** Exercise brief **
There is one span to output from the data below: the lines starting at the line with "index mcp: (166, 175)" and ending at the line with "pinky pip: (469, 398)". Output it exactly, ends included, nothing more.

** Records shown **
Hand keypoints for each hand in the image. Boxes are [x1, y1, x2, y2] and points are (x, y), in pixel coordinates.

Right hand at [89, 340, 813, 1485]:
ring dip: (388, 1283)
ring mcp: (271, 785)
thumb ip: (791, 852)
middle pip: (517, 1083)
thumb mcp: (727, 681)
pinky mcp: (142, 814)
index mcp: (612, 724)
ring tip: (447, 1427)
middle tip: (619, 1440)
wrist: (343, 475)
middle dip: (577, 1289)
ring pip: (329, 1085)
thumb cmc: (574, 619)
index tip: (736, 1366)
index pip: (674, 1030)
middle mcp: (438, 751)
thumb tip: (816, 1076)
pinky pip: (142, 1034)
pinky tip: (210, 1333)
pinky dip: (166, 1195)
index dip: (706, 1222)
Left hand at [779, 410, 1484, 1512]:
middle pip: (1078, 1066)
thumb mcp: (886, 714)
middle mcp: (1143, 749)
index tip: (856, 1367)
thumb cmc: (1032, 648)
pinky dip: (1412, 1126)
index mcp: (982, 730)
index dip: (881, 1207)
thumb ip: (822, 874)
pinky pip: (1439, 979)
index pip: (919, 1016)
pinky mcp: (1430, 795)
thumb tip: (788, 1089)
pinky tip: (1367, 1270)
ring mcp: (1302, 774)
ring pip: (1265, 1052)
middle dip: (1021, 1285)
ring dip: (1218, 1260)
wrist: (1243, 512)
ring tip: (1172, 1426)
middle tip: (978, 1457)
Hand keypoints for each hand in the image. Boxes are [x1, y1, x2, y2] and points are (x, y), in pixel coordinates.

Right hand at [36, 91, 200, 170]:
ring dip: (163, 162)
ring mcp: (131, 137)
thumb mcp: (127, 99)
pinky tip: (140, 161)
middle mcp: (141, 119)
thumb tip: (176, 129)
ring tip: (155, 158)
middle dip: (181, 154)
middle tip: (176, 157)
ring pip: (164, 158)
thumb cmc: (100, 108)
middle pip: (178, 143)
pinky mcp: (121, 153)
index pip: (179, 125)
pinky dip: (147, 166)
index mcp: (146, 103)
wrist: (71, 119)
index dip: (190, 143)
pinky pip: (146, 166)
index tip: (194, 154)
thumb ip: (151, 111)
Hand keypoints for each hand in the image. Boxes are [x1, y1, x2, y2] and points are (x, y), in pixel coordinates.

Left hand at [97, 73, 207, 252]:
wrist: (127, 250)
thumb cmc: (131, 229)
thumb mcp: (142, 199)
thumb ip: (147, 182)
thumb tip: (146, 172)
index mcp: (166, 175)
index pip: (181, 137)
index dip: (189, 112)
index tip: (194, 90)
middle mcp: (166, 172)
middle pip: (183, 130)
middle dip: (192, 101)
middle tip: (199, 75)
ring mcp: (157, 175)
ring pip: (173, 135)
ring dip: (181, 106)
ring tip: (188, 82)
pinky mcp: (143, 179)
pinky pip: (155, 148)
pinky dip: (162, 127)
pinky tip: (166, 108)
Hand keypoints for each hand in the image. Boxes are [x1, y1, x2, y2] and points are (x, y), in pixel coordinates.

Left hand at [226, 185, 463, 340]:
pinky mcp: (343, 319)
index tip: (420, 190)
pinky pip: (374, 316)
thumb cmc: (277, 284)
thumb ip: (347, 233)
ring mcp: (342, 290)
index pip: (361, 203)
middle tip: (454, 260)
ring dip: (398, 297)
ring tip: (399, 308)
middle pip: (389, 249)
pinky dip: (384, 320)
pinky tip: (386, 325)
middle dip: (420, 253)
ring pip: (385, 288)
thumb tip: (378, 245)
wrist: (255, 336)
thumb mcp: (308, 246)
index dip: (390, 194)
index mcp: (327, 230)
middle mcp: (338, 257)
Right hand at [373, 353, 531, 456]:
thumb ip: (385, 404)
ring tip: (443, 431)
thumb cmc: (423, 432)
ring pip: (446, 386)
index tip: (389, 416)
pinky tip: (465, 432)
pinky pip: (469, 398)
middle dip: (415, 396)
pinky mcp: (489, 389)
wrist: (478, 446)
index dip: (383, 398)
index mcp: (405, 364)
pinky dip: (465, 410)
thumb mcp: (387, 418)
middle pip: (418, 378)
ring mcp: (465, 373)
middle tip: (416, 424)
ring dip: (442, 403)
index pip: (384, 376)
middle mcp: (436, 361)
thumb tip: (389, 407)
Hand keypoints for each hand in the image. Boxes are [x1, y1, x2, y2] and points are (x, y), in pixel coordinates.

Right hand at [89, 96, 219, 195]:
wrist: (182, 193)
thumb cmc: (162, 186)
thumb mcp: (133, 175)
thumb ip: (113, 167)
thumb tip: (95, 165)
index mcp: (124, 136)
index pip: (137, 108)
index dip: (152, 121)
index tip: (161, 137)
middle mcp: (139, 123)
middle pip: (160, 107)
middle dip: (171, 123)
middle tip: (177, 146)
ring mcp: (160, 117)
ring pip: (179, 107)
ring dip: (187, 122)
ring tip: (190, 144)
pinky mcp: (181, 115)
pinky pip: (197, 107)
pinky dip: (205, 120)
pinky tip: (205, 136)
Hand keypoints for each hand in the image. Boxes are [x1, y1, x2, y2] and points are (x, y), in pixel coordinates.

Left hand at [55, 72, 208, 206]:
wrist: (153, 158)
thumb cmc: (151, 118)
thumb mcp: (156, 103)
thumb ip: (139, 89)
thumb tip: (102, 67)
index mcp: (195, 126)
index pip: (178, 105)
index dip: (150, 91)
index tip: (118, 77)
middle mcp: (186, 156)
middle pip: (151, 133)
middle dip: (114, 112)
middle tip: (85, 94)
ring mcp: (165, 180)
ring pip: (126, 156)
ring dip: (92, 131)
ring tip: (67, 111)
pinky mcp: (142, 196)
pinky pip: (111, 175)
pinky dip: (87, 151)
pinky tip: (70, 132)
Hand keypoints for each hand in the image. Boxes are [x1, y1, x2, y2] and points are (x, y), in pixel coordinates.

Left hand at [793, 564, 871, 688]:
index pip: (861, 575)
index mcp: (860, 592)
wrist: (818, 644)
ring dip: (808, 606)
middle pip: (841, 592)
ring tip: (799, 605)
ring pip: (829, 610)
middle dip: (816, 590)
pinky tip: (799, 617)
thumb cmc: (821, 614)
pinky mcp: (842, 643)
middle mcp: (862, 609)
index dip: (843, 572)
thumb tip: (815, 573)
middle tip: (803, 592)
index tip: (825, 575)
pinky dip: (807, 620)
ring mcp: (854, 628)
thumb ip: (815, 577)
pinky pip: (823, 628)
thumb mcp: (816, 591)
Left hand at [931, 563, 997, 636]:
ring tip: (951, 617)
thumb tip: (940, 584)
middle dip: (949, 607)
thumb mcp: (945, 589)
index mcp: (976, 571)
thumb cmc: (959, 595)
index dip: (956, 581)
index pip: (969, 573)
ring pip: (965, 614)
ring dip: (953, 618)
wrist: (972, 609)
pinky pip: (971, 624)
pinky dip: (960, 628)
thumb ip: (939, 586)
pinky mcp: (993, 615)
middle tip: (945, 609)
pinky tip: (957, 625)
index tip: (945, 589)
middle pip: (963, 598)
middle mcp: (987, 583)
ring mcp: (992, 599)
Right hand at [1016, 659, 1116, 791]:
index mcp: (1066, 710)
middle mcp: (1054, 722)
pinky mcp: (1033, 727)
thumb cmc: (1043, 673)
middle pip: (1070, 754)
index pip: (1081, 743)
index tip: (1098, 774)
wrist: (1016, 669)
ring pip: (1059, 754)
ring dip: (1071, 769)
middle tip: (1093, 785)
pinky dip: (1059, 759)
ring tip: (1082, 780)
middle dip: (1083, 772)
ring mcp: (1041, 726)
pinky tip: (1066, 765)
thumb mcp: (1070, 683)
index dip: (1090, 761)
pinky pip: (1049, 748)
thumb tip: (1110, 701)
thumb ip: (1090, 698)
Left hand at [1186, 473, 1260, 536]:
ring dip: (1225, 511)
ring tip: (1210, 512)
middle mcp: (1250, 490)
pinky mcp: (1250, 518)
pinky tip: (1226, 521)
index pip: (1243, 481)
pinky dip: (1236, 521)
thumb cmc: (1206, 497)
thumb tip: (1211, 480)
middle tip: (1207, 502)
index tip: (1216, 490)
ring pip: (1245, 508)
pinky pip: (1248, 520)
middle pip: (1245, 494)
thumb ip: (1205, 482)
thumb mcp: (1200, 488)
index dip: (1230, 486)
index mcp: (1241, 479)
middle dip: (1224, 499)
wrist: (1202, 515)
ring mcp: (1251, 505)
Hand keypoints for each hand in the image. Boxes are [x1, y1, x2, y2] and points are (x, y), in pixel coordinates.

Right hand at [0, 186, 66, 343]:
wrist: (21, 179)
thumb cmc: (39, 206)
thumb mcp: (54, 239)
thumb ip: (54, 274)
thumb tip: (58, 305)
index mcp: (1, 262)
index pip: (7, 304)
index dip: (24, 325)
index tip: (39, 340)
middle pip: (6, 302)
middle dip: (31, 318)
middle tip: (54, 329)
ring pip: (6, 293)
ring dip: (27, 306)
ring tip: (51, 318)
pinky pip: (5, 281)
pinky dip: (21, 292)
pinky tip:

** Answer for this exercise **
index mcp: (166, 175)
index pip: (181, 137)
index dip: (189, 112)
index tip: (194, 90)
middle mcp: (166, 172)
middle pip: (183, 130)
middle dip: (192, 101)
middle tip: (199, 75)
ring mcp: (157, 175)
ring pip: (173, 135)
ring dip: (181, 106)
ring tip: (188, 82)
pinky mcp: (143, 179)
pinky pip: (155, 148)
pinky dip: (162, 127)
pinky tip: (166, 108)
Hand keypoints for each hand in the image. Boxes are [x1, y1, x2, y2] and points are (x, y), in pixel coordinates.

Left hand at [226, 185, 463, 340]:
pinky mcp: (343, 319)
index tip: (420, 190)
pinky pip: (374, 316)
thumb cmc: (277, 284)
thumb ip: (347, 233)
ring mcp: (342, 290)
index pip: (361, 203)
middle tip: (454, 260)
ring dip: (398, 297)
ring tip: (399, 308)
middle pip: (389, 249)
pinky dip: (384, 320)
pinky tip: (386, 325)
middle dip: (420, 253)
ring pip: (385, 288)
thumb tip: (378, 245)
wrist: (255, 336)
thumb mcp: (308, 246)
index dip: (390, 194)
index mcp: (327, 230)
middle mcp: (338, 257)
Right hand at [373, 353, 531, 456]:
thumb ip: (385, 404)
ring tip: (443, 431)
thumb cmc: (423, 432)
ring pip: (446, 386)
index tip: (389, 416)
pinky tip: (465, 432)
pinky pip: (469, 398)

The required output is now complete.